Question

A gramophone record of mass $M$ and radius $R$ is rotating at an angular velocity $\omega$. A coin of mass $m$ is gently placed on the record at a distance $r=R/2$ from its centre. The new angular velocity of the system is

• A. $\frac{2\omega M}{(2M+m)}$
• B. $\frac{2\omega M}{(M+2m)}$
• C. $\omega$
• D. $\frac{\omega M}{M}$

Answer 1

The correct option is A $\frac{2\omega M}{(2M+m)}$

The initial angular momentum of the rotating record is
$L=I\omega$
Where $I=\frac{1}{2}M{R}^2$
Let ${\omega }^{\prime }$ be the angular velocity of the record when the coin of mass $m$ is placed on it at a distance $r$ from its centre.
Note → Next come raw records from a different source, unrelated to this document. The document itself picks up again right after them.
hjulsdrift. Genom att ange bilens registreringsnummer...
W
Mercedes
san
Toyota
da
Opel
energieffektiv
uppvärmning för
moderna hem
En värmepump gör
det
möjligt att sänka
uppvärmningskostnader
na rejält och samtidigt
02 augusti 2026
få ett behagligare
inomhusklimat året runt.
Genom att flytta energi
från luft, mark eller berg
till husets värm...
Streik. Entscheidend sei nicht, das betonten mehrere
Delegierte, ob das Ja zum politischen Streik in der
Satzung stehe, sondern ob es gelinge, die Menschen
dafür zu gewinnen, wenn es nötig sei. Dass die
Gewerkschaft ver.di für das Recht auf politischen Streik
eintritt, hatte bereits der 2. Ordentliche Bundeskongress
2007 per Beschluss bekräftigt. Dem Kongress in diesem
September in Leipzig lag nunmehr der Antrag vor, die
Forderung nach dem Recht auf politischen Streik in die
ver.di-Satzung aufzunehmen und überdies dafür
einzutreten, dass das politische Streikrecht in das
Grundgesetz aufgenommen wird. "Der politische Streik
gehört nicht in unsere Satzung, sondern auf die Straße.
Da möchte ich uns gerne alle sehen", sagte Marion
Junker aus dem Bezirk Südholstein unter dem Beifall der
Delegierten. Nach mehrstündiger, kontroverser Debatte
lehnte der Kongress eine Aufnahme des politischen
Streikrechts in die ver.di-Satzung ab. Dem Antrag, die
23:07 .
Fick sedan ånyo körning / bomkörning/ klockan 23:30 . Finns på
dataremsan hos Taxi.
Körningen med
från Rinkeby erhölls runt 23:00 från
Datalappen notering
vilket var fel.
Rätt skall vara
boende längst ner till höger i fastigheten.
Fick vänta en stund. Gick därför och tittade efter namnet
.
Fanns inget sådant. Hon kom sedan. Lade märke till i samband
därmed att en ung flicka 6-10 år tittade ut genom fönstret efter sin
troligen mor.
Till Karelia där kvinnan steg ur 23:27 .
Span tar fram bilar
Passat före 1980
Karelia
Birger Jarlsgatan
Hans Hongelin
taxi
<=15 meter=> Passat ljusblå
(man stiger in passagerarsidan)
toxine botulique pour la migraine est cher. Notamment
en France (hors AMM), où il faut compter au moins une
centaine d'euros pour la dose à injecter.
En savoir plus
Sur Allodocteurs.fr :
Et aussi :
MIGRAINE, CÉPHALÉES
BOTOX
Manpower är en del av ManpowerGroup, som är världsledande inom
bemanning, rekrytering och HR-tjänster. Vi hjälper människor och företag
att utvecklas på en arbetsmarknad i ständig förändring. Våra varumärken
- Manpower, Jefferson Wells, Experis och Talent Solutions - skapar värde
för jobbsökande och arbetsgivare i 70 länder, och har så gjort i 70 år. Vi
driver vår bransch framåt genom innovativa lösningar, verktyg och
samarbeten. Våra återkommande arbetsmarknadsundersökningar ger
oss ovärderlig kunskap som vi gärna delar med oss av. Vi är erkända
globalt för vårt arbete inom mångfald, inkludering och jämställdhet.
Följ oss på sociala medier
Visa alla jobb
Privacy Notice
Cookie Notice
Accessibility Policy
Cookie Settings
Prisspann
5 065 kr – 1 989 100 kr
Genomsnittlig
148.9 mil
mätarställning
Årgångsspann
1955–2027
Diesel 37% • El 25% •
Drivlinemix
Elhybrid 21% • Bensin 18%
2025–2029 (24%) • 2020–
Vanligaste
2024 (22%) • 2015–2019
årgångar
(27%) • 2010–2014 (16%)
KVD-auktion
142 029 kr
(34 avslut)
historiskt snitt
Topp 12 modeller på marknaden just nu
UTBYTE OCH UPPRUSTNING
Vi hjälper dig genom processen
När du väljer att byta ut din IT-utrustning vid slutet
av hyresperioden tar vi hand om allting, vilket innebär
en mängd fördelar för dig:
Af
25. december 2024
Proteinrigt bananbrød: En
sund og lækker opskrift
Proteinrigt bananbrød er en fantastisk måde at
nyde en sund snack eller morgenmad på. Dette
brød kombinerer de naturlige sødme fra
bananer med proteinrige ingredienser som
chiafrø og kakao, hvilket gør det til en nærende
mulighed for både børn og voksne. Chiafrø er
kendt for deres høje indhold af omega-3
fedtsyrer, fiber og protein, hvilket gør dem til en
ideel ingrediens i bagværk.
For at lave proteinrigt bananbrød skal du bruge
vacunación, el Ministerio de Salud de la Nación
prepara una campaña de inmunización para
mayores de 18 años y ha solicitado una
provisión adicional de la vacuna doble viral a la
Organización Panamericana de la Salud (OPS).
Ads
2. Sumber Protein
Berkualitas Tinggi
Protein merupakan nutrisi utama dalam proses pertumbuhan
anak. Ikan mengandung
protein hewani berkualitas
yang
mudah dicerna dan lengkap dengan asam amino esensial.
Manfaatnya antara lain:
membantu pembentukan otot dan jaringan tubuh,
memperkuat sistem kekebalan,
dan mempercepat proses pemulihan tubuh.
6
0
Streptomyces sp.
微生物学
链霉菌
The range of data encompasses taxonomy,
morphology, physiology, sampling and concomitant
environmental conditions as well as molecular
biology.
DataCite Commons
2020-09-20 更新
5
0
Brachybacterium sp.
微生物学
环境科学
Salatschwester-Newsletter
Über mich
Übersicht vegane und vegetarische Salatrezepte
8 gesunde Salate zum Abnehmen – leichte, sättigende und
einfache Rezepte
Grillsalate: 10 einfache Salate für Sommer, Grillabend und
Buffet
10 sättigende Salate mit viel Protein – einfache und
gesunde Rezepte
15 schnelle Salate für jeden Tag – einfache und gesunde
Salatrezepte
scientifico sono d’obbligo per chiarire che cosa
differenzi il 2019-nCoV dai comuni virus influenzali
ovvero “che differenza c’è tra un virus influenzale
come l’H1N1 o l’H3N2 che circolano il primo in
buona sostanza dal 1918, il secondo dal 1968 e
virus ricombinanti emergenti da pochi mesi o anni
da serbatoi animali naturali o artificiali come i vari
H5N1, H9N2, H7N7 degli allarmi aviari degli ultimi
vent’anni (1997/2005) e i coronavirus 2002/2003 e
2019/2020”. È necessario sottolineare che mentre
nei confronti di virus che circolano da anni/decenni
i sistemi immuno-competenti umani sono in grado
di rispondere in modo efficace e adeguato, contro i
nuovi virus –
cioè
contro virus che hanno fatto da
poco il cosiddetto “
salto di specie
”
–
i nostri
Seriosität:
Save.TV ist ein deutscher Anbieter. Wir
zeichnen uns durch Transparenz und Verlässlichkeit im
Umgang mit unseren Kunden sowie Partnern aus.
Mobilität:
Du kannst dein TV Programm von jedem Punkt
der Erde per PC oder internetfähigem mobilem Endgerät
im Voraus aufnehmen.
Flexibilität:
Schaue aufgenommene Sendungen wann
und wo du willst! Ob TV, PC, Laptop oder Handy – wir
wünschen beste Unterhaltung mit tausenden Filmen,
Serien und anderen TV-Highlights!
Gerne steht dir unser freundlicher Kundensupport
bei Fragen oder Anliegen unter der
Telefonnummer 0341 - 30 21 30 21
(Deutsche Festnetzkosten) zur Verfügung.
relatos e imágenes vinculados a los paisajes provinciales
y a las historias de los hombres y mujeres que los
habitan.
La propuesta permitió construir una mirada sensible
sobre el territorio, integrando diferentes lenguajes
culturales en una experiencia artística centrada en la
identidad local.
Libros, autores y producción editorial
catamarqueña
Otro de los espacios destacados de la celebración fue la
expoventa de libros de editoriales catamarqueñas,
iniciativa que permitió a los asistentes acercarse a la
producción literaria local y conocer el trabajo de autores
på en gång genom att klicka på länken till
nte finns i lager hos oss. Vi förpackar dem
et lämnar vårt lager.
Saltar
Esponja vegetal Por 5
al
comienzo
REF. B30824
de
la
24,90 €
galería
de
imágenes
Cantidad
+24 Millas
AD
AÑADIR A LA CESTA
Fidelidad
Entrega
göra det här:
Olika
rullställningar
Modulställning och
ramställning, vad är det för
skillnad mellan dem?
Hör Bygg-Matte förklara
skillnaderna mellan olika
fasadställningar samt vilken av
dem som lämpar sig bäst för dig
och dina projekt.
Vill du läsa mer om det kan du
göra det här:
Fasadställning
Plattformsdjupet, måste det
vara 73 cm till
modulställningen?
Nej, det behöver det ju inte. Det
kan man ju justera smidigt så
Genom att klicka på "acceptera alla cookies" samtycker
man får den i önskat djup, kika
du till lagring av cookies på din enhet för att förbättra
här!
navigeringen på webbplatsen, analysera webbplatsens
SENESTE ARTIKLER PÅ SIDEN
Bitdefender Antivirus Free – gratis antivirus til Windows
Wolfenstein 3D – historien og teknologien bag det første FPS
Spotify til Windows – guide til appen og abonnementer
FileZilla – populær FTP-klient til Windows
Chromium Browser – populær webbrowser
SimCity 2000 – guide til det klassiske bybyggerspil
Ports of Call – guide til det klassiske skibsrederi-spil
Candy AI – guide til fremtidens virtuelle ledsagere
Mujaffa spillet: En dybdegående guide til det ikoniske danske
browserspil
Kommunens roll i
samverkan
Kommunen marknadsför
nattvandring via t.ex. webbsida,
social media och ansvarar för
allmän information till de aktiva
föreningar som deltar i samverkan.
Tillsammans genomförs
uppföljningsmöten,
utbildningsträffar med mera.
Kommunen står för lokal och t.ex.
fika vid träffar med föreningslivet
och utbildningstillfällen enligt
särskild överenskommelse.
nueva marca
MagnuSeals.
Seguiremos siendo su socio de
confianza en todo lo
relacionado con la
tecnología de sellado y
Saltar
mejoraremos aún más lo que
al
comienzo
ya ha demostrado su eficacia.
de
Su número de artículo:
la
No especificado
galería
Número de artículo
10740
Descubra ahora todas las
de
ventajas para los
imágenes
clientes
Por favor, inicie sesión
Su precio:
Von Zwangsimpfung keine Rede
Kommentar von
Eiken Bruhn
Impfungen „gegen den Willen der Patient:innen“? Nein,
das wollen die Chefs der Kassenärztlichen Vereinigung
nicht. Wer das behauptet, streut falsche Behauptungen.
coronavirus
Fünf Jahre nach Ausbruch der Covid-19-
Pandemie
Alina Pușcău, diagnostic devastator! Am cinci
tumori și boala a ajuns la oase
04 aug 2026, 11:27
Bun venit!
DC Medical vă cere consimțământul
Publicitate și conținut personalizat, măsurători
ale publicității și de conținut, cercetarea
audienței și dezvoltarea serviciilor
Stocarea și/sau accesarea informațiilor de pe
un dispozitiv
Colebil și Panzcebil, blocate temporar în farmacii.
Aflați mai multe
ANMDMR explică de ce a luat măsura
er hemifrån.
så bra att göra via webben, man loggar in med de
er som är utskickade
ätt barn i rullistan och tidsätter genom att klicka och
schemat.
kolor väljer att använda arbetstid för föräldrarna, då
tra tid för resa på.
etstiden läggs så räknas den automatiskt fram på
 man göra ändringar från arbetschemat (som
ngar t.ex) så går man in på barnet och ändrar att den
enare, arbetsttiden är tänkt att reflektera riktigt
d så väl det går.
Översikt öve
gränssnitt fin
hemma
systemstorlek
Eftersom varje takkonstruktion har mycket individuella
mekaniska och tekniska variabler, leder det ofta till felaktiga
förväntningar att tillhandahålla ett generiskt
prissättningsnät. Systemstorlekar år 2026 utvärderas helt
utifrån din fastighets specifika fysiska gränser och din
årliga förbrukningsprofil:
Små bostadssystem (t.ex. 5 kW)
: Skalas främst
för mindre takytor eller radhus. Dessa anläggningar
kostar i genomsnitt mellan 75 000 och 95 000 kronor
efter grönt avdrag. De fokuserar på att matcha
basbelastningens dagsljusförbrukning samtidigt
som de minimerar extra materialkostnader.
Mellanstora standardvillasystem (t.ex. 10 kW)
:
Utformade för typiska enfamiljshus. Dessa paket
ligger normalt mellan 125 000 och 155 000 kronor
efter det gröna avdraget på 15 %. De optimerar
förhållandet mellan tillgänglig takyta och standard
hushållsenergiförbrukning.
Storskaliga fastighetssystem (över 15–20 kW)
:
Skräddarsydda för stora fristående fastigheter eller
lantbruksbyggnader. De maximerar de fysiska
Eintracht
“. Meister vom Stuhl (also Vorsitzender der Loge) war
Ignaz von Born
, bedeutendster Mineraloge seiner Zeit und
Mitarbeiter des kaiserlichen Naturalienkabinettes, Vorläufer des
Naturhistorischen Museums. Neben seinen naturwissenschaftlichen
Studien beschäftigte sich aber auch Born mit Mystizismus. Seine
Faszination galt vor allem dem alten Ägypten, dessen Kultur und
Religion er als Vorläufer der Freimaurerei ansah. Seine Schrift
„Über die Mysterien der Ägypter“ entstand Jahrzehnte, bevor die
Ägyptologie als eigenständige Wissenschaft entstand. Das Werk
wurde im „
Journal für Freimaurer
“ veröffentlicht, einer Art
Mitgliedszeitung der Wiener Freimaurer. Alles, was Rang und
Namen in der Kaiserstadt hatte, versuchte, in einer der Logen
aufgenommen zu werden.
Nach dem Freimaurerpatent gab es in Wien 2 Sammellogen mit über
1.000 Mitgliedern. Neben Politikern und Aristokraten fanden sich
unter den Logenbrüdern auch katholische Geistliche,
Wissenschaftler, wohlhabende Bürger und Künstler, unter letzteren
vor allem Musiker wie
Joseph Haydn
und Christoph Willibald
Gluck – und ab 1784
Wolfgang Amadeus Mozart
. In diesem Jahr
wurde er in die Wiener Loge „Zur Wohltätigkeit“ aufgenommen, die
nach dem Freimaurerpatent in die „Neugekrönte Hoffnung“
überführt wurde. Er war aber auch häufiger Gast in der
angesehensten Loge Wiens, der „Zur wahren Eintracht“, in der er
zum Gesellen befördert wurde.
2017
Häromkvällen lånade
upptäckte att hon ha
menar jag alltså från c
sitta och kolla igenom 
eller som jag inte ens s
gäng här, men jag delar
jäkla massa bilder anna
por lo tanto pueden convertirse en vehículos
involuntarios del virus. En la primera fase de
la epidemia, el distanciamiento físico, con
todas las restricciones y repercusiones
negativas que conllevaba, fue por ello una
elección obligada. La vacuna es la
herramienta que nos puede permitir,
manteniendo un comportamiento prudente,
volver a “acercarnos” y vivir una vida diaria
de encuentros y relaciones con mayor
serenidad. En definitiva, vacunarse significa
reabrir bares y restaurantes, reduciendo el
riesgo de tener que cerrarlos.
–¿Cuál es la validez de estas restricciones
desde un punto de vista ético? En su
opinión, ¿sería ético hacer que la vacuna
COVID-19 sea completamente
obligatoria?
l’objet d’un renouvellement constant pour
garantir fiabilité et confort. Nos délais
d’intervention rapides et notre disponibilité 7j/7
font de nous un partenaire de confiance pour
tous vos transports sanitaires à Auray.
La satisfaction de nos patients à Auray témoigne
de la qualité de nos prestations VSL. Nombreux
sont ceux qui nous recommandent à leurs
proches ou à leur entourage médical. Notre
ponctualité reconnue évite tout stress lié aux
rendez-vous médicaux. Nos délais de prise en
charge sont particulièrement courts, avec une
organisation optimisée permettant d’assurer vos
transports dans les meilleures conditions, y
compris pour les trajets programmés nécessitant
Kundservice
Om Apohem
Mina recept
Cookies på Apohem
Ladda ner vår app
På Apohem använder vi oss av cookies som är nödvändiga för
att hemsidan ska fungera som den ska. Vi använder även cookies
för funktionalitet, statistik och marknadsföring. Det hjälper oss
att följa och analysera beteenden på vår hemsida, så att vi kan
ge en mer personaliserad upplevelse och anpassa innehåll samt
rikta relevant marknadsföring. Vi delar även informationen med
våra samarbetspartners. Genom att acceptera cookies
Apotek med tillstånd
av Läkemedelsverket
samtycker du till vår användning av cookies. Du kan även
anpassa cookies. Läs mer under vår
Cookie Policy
The angular momentum of the system becomes
$L^{\prime }=(I+m{r}^2){\omega }^{\prime }$
Since no external torque acts on the system, the angular momentum is conserved. i.e.
$L^{\prime }=L$ or $(I+m{r}^2){\omega }^{\prime }=I\omega$
or ${\omega }^{\prime }=\frac{I\omega }{I+m{r}^2}=\frac{\frac{1}{2}M{R}^2\omega }{\frac{1}{2}M{R}^2+m{r}^2}$
or ${\omega }^{\prime }=\frac{\omega }{(1+\frac{2m{r}^2}{M{R}^2})}$
Putting $r=R/2$, we find that the correct choice is (a).